→ Aim of the task
Reproduce the records below, unchanged, from their first line up to and including the line that contains "scientific name: Carex breviculmis".

→ Exercise data
——————

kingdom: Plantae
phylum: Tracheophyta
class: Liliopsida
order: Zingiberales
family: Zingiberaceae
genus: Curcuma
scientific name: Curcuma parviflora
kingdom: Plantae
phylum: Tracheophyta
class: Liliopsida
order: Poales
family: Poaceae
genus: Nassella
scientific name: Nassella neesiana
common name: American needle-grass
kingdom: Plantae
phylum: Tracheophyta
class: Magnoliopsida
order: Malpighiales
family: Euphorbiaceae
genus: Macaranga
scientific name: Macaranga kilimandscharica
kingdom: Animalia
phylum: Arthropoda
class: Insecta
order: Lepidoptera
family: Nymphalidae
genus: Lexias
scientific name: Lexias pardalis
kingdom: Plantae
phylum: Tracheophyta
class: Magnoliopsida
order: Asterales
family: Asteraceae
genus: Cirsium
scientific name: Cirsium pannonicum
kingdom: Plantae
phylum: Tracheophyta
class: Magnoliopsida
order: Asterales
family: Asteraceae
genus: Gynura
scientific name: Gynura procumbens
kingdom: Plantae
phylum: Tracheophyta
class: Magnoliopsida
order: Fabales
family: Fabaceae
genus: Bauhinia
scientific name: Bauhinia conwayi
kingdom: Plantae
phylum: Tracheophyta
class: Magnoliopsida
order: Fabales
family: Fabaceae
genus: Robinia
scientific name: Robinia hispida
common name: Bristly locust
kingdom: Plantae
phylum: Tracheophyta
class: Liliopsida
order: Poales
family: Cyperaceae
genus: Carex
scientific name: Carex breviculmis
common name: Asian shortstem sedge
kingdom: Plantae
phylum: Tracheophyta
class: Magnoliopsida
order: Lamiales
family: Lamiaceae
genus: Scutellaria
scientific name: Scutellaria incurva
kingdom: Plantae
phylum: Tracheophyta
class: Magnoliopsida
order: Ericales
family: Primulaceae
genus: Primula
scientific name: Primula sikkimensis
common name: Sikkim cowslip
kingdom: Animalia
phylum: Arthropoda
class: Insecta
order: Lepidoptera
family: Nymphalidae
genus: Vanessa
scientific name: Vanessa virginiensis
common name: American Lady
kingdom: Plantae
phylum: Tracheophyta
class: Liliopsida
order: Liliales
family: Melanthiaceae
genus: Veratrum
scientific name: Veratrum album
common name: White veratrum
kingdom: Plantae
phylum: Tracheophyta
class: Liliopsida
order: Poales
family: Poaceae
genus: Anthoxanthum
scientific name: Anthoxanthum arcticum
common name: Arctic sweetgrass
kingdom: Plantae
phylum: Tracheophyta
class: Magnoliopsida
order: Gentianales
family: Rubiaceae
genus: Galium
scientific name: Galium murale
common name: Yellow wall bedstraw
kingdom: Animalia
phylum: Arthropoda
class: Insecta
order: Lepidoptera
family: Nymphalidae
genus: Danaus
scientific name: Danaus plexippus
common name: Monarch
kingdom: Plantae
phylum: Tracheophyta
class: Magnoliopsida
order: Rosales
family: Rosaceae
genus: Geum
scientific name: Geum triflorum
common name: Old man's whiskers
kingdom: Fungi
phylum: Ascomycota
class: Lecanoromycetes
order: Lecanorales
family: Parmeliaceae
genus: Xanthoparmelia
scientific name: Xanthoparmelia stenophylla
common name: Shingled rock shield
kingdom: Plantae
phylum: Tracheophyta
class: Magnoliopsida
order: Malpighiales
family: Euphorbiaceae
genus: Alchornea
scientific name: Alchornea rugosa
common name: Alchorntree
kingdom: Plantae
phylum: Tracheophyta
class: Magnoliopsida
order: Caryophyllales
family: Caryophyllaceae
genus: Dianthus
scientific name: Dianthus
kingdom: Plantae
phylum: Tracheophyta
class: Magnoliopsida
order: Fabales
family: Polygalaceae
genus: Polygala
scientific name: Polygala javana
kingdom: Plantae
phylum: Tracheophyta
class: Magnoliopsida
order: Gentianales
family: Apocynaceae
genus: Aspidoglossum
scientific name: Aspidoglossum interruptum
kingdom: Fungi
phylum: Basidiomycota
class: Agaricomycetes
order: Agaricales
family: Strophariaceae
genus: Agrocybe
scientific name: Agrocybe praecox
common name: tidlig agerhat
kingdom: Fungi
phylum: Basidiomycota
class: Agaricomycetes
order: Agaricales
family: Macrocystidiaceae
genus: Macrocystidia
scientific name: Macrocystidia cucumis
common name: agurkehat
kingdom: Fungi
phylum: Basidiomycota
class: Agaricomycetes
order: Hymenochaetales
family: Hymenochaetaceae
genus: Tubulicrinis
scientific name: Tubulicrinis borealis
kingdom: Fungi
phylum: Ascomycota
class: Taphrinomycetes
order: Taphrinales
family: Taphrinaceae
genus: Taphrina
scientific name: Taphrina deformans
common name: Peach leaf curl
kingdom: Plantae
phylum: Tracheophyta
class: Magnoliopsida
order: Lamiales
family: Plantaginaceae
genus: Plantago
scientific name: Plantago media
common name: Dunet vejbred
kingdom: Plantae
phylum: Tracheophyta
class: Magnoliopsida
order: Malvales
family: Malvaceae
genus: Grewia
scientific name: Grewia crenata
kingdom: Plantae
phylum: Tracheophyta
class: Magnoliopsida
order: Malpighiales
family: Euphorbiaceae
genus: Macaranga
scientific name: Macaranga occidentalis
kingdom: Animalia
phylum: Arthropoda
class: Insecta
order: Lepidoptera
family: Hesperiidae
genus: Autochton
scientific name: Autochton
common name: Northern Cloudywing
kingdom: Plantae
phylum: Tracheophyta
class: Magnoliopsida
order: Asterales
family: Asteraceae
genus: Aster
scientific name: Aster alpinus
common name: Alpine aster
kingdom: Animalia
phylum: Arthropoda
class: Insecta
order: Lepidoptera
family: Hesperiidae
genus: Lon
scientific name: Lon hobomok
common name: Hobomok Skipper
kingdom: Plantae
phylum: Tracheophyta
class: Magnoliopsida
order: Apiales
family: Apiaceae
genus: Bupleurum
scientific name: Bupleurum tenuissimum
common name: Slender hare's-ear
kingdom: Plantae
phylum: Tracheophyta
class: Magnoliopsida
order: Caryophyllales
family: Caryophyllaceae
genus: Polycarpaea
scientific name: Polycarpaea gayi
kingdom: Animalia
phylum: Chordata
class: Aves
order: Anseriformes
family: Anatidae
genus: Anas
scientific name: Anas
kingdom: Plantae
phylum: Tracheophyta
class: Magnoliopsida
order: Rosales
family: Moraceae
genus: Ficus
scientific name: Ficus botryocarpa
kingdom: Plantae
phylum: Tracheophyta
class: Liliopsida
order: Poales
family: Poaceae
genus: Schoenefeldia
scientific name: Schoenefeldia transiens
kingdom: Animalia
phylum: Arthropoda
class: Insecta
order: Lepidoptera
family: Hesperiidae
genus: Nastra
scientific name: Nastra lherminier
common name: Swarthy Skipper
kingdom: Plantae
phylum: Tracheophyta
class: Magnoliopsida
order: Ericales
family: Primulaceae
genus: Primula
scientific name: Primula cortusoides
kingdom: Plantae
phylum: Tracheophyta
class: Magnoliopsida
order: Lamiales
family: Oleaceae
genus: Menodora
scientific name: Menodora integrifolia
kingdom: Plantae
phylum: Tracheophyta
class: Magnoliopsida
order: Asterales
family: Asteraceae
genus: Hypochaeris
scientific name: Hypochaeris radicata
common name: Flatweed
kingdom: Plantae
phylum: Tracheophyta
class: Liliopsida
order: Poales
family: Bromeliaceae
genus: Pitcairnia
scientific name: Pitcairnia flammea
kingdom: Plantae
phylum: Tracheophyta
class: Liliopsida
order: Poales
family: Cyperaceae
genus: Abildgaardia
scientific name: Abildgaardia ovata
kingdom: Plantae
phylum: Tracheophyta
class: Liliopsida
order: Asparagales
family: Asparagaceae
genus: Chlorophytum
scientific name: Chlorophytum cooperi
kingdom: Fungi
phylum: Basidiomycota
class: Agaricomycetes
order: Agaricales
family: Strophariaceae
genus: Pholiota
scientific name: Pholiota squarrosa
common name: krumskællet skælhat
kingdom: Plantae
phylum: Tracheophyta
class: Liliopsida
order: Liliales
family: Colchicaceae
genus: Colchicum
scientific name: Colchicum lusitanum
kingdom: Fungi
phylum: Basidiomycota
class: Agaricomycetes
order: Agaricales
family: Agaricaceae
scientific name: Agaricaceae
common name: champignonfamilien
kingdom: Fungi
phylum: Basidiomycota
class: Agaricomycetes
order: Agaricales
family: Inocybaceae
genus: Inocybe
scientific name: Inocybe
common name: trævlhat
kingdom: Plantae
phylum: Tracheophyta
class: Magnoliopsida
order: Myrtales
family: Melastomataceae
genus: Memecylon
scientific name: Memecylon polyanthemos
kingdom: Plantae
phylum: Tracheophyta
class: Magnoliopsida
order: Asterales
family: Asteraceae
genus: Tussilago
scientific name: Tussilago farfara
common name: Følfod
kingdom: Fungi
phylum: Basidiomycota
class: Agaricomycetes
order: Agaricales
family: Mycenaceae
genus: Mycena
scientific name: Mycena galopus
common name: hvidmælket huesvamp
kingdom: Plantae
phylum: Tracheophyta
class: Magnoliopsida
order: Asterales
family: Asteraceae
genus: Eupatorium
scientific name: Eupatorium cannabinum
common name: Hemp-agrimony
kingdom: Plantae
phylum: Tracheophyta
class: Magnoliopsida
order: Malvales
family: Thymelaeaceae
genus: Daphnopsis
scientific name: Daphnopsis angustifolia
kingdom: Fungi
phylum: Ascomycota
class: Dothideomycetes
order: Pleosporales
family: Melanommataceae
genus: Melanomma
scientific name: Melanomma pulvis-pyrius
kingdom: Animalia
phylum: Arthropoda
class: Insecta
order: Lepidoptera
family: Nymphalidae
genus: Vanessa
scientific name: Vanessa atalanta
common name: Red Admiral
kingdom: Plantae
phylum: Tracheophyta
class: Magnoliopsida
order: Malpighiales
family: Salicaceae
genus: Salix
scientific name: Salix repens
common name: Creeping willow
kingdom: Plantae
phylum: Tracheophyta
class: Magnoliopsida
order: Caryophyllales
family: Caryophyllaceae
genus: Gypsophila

——————

→ Completed exercise
kingdom: Plantae
phylum: Tracheophyta
class: Liliopsida
order: Zingiberales
family: Zingiberaceae
genus: Curcuma
scientific name: Curcuma parviflora
kingdom: Plantae
phylum: Tracheophyta
class: Liliopsida
order: Poales
family: Poaceae
genus: Nassella
scientific name: Nassella neesiana
common name: American needle-grass
kingdom: Plantae
phylum: Tracheophyta
class: Magnoliopsida
order: Malpighiales
family: Euphorbiaceae
genus: Macaranga
scientific name: Macaranga kilimandscharica
kingdom: Animalia
phylum: Arthropoda
class: Insecta
order: Lepidoptera
family: Nymphalidae
genus: Lexias
scientific name: Lexias pardalis
kingdom: Plantae
phylum: Tracheophyta
class: Magnoliopsida
order: Asterales
family: Asteraceae
genus: Cirsium
scientific name: Cirsium pannonicum
kingdom: Plantae
phylum: Tracheophyta
class: Magnoliopsida
order: Asterales
family: Asteraceae
genus: Gynura
scientific name: Gynura procumbens
kingdom: Plantae
phylum: Tracheophyta
class: Magnoliopsida
order: Fabales
family: Fabaceae
genus: Bauhinia
scientific name: Bauhinia conwayi
kingdom: Plantae
phylum: Tracheophyta
class: Magnoliopsida
order: Fabales
family: Fabaceae
genus: Robinia
scientific name: Robinia hispida
common name: Bristly locust
kingdom: Plantae
phylum: Tracheophyta
class: Liliopsida
order: Poales
family: Cyperaceae
genus: Carex
scientific name: Carex breviculmis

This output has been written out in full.